**What the task asks:** Copy each line of the material beneath that holds the word "variables".

Dataset excerpts below:

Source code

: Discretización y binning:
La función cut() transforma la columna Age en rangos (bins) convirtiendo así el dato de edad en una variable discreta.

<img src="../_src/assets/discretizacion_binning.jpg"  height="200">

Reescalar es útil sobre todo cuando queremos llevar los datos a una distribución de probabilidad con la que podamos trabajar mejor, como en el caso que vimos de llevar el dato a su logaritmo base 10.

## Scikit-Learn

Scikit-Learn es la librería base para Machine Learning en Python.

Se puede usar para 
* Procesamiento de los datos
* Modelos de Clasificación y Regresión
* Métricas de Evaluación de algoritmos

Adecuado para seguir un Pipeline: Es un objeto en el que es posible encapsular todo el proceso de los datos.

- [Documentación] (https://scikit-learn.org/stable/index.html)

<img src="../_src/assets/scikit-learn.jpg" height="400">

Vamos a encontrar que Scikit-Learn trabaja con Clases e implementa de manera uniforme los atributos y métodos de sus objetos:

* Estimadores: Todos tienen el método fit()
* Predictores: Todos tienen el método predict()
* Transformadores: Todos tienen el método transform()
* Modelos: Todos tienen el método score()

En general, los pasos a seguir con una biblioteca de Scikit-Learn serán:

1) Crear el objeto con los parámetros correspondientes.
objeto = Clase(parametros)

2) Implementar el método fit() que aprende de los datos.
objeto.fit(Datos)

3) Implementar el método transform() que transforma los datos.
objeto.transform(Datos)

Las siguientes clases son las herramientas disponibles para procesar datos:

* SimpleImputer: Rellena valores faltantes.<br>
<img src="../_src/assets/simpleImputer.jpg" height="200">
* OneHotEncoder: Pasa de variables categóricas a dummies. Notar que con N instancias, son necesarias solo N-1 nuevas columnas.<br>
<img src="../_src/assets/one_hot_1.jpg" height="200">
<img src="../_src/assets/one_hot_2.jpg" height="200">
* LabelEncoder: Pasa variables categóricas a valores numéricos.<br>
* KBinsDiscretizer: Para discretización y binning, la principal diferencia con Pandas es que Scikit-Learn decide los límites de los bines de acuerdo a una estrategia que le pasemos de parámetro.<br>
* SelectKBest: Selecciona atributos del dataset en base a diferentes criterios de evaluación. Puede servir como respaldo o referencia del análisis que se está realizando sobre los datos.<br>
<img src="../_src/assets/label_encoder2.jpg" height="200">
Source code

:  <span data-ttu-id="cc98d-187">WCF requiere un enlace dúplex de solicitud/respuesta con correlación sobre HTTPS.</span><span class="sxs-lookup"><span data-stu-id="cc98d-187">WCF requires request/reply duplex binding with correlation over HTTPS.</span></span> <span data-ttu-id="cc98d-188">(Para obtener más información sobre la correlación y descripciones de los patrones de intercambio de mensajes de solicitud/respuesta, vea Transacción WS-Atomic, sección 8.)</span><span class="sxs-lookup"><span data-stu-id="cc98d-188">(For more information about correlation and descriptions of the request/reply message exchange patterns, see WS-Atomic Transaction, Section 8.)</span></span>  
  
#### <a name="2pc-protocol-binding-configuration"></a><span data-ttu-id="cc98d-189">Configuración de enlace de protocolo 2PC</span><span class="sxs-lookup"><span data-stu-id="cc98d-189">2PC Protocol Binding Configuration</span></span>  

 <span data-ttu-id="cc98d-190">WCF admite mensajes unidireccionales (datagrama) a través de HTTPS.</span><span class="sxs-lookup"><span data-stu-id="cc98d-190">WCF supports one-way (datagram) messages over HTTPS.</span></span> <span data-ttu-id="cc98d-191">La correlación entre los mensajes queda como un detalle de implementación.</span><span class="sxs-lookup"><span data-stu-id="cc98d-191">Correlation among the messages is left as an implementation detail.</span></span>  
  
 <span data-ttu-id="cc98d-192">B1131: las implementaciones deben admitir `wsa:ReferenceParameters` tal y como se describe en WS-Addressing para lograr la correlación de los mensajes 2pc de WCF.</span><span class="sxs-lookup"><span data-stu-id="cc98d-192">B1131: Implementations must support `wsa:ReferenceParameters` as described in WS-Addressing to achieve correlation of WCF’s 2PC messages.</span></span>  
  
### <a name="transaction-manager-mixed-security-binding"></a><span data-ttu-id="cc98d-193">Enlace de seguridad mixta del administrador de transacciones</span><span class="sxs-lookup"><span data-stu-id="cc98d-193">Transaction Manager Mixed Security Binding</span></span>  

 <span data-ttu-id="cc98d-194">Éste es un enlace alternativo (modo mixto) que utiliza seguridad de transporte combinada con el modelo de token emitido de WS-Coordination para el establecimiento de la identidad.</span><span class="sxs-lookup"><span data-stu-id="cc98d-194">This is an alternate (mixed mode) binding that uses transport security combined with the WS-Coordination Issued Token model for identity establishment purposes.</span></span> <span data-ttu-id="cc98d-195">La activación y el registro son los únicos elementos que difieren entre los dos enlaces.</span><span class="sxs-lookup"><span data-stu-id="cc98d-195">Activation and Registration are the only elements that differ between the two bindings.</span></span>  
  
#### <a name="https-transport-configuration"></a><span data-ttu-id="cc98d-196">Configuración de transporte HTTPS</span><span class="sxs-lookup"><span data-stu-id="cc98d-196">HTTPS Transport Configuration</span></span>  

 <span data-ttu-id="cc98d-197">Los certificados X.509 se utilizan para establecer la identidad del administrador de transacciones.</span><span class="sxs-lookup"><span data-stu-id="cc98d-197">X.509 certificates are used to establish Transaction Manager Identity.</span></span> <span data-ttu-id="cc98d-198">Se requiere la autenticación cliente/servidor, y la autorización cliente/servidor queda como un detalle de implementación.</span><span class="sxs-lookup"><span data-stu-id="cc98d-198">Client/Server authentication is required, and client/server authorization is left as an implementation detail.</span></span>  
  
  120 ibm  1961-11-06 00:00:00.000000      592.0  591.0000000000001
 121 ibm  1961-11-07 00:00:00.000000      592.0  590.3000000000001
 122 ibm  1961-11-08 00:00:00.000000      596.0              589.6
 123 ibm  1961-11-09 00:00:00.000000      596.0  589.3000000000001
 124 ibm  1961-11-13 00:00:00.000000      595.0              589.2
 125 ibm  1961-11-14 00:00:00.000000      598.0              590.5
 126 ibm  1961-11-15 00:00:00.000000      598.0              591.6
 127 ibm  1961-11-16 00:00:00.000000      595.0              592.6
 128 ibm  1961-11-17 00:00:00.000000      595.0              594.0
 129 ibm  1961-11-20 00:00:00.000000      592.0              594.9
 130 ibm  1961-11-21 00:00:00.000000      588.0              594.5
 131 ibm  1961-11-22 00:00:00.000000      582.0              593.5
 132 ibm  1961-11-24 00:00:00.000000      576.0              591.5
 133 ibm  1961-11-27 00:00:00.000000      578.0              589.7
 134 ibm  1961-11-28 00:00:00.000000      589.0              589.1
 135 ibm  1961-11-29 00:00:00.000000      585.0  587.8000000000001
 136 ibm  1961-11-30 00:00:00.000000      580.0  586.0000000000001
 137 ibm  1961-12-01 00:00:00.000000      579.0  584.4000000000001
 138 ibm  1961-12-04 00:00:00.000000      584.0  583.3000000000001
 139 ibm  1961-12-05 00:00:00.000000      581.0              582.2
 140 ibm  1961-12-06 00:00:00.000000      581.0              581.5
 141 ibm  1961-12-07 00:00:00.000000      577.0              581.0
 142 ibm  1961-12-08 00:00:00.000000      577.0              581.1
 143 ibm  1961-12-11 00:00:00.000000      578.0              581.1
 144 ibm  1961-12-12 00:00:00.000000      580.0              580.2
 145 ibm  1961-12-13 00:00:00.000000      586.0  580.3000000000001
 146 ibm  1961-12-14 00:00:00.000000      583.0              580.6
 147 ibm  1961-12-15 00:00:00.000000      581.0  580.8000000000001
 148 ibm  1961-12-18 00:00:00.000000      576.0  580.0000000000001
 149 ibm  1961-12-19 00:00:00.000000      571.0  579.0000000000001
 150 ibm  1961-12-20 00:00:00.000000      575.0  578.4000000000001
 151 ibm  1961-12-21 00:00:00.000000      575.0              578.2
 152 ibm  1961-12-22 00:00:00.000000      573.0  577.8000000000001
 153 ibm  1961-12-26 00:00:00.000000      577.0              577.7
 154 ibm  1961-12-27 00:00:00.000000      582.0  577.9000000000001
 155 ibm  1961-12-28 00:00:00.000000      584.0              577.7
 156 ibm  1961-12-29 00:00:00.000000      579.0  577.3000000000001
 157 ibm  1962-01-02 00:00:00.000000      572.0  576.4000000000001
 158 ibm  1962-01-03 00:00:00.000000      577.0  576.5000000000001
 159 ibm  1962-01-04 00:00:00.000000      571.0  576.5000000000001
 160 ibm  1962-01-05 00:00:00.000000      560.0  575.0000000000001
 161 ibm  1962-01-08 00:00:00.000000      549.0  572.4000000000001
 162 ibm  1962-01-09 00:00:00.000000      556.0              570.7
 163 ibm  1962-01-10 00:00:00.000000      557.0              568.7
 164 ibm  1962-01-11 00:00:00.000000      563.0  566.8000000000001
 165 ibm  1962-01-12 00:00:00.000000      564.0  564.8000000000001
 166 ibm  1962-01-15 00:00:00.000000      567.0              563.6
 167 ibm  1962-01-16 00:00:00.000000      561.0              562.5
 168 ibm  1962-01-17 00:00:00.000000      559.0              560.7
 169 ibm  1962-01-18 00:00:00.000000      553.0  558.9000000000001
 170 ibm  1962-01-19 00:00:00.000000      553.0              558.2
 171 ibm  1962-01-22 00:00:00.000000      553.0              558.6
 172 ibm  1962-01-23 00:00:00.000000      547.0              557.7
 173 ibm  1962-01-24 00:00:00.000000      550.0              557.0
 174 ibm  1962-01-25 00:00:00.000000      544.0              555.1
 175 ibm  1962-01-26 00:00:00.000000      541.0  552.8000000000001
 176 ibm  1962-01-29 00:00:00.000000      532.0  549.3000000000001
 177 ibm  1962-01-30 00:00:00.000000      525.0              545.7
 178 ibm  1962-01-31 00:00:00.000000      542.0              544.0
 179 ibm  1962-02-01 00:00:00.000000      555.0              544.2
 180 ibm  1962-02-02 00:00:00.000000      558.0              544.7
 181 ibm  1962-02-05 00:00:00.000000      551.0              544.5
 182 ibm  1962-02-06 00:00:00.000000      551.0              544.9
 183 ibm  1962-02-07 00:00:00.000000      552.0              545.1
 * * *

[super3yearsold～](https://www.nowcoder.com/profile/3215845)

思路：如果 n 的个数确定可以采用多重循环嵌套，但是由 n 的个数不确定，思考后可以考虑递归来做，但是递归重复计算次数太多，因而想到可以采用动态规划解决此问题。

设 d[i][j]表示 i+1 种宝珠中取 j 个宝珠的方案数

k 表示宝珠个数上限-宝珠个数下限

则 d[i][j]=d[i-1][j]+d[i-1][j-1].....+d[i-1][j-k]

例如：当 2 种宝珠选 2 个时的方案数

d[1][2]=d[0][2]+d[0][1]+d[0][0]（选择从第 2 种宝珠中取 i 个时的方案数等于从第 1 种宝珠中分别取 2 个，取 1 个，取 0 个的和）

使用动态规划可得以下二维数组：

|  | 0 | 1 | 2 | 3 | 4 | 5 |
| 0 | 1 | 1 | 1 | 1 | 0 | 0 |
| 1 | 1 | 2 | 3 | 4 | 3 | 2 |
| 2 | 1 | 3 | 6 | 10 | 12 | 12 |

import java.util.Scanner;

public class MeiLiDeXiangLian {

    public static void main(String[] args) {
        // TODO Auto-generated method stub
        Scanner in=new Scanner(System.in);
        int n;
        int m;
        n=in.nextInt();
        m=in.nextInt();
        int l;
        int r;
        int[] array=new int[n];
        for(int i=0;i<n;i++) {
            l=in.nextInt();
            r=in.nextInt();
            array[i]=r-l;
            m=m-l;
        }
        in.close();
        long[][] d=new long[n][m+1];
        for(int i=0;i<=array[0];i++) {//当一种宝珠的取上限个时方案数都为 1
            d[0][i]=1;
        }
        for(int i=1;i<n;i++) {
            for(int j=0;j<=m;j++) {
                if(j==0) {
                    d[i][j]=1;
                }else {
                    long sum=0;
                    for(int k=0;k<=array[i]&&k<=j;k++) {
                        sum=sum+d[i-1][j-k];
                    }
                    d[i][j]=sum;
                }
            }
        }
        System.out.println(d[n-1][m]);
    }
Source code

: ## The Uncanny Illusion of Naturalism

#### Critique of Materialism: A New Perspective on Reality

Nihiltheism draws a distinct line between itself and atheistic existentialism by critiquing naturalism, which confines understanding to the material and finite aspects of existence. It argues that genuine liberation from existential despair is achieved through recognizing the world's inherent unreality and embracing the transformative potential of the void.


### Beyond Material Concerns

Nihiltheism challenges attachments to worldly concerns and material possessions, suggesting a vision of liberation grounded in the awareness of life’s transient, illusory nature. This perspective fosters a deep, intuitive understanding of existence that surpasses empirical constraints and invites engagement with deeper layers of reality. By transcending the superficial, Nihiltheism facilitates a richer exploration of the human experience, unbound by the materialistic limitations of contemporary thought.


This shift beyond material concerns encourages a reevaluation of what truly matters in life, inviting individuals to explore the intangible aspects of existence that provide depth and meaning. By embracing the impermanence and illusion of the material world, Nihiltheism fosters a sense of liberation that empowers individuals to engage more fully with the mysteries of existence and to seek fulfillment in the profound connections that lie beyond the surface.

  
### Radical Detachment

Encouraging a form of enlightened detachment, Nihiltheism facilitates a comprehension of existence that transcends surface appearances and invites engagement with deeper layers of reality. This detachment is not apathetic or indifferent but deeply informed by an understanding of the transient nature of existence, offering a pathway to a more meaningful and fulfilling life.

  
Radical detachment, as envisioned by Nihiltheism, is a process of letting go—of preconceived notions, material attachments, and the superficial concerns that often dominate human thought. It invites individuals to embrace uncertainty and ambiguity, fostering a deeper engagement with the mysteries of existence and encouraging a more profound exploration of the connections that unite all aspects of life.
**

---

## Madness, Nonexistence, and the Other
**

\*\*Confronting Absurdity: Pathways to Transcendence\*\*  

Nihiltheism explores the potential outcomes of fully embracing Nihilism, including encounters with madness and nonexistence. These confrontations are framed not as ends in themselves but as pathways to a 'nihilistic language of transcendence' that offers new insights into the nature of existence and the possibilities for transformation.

End of Dataset excerpts.

**Result of the task:**
* OneHotEncoder: Pasa de variables categóricas a dummies. Notar que con N instancias, son necesarias solo N-1 nuevas columnas.<br>
* LabelEncoder: Pasa variables categóricas a valores numéricos.<br>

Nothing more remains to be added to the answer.